If McCain had won, I was going to decry the way that the media uses false poll information to influence public opinion. Since Obama won, it is a moot point. It probably sounds like sour grapes to say that several polls that had him 9 to 11 points ahead (and they have the audacity to claim they have a 3 point margin of error).
It’s impossible to know how much the polls influence people’s decisions, but the fact that McCain was within five percent is much different than the scenario the media painted
The Catch-22 of this election is that even if McCain had won, he’d have an impossible economic situation. He’d have to cut spending and taxes and then the Dem majority in congress would be crying bloody murder for two years. Also, having a moderate Republican just postpones true reform. If you look at mid-term elections usually the president’s party suffers loss of seats. If McCain was president 2010 would have given the Democrats a super-majority in the Senate and more seats in the House. So much for a conservative Supreme Court with 60 plus seat Senate for the Democrats.
Barack Obama’s Catch 22 is that he has promised to balance the budget, cut taxes on 95 percent of wage earners, introduce universal healthcare and a trillion dollar package of social programs. Most would agree that this is a tall order. If he fails, will it be possible to blame the Republicans?
If the Democrats go too far to the left and the economy continues to scuffle along, we’ll likely see something similar to to 1994 and the Gingrich revolution against Clinton. I don’t think the USA will become a left wing country so quickly. But we will see.
There were going to be positives and negatives about either outcome for the Republicans, so I am not depressed today. The failure of Bush’s big government spending policies opens a door for a mini-revolution within the Republican party in the next two years. Candidates who never would have had a chance can now emerge.
I was never a big McCain fan. He actually impressed me as I got to hear him more. I thought he would have been better on spending than Bush who I did not vote for (I voted for Howard Phillips and Mike Peroutka three times) and of course I was excited about Sarah Palin. I was thinking down the road what could happen with her if something happened to McCain.
It’s amazing that Palin is so similar to me — about the same age, baptized as a Catholic, converted to Christ in an Assemblies of God Church, now a member fo an independent evangelical church and with a Christian spolitical philosophy and worldview. I’ve never heard a candidate speak so clearly about what matters. It’s amazing that someone like this would have been picked.
If McCain would have won, I had an article ready, “The Swiftboating of Sarah Palin.” The idea from the Republicans and goes back to Lee Atwater’s strategy against Mike Dukakis.
Since Dukakis was a fiscal conservative, they attacked him as “a card carrying member of the ACLU and a tax and spend liberal.” It wasn’t true, but it worked.
Then John Kerry was a war hero and also somewhat fiscally conservative, so they destroyed him with the Swiftboat ads trying to show that he was a traitor — not true, but many were willing to believe it.
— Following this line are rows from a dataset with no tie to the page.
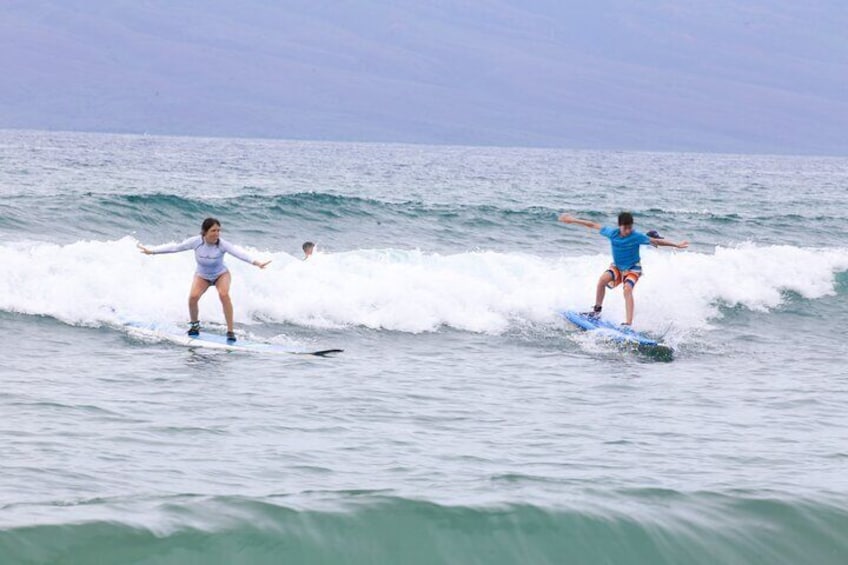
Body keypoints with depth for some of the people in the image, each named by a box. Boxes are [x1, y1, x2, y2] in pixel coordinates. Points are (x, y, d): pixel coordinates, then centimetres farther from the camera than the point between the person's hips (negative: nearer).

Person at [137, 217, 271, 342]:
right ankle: (194, 324, 6)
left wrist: (256, 262, -57)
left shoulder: (222, 244, -28)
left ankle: (230, 331, -22)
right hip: (202, 275, 1)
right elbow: (175, 247, -15)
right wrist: (151, 251, -14)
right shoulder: (196, 242, -24)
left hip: (221, 274, -1)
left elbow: (238, 253, -41)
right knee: (193, 297, -25)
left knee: (224, 294, -31)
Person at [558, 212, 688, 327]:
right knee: (602, 280, -22)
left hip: (633, 268, -4)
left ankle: (628, 323, -37)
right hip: (617, 266, 4)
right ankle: (597, 310, -3)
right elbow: (593, 225, -6)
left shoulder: (637, 237, -23)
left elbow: (656, 241, -18)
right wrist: (573, 220, 0)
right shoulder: (612, 233, -15)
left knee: (627, 289, -28)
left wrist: (677, 245, -20)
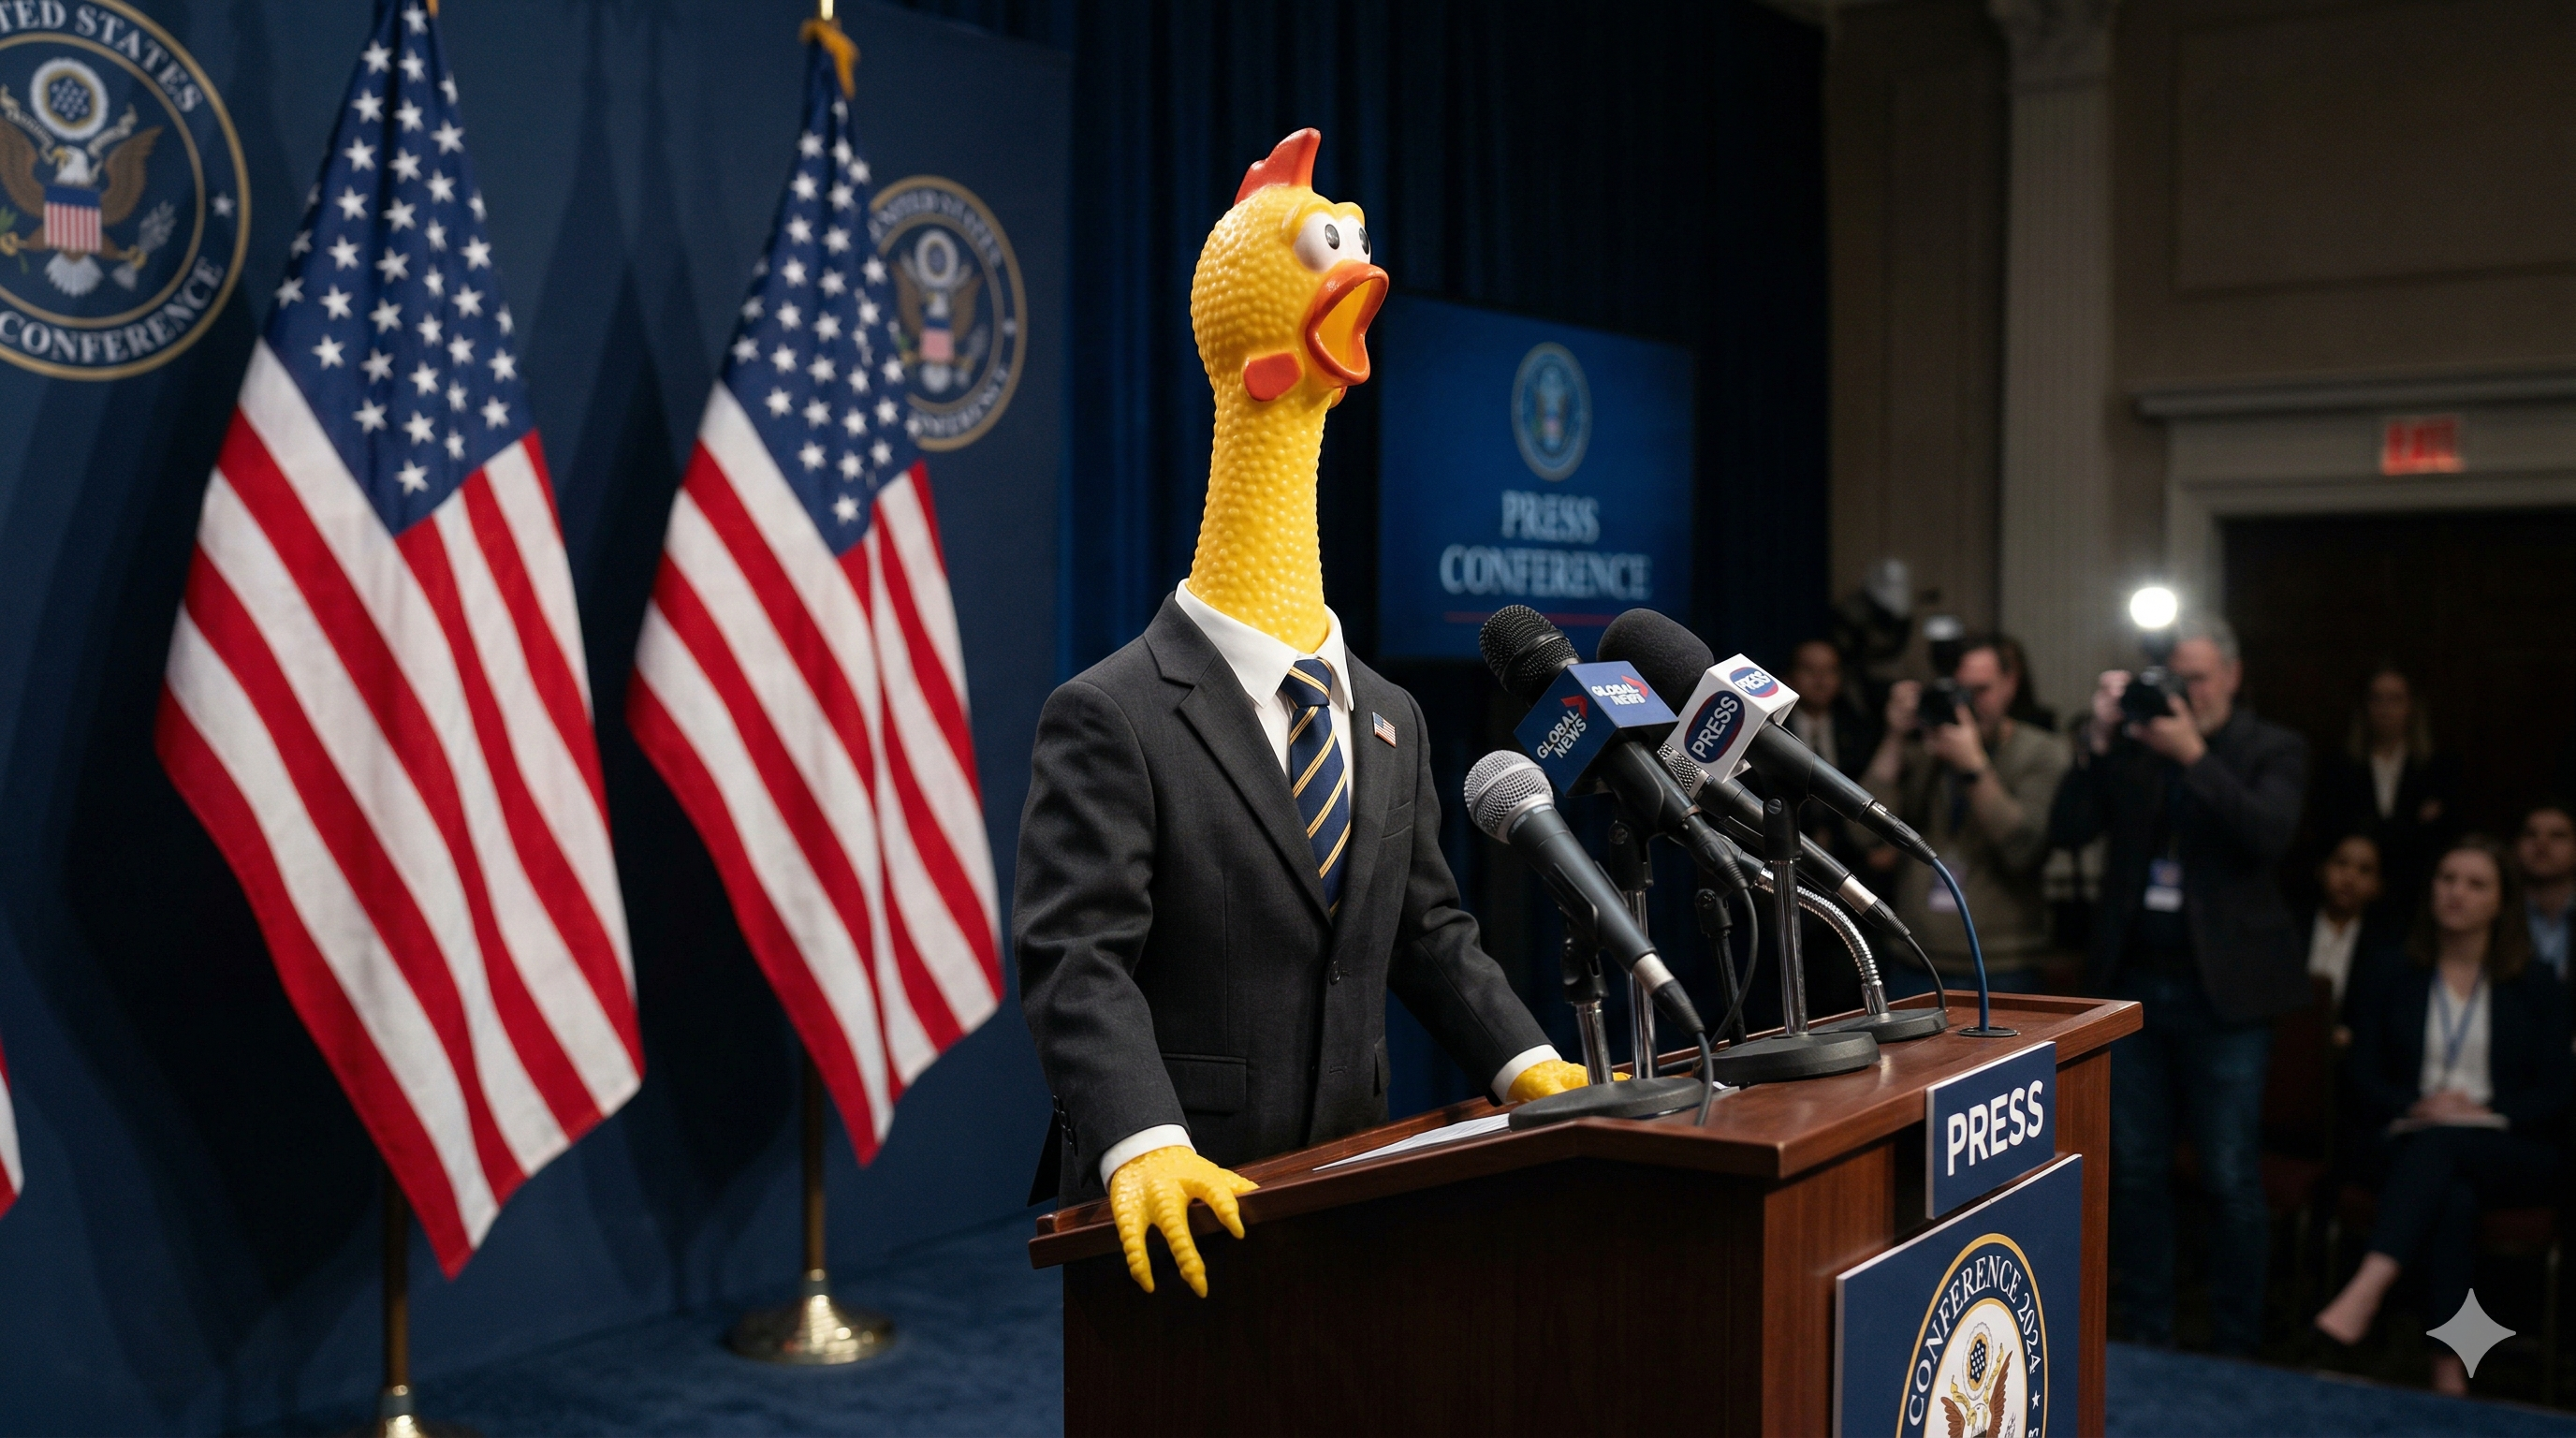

The Democrats caught on to this because they saw that Sarah Palin was a bright, fresh, articulate rising star who was energizing the Republican base with her ability to speak directly to people like me. The media cynics were able to somehow portray her as inarticulate, dumb and anything else they could concoct. If McCain won though there was a real danger that she would have quickly become a Dan Quayle with the left waging a propaganda war to prove to the world that she is a stupid bimbo. Now at least she has a chance to show what she can do in Alaska with energy and fiscal responsibility.The irony is that if she remained the Governor of Alaska, the media would have continued to refer to her as “America’s most popular and successful new governor.”
As a vice presidential candidate Palin’s negatives rose, but she remained hugely popular with the conservative base. I was at one rally with 70,000 people in The Villages, Florida. That’s unheard of for a VP candidate. It will be interesting to see where she will go from here.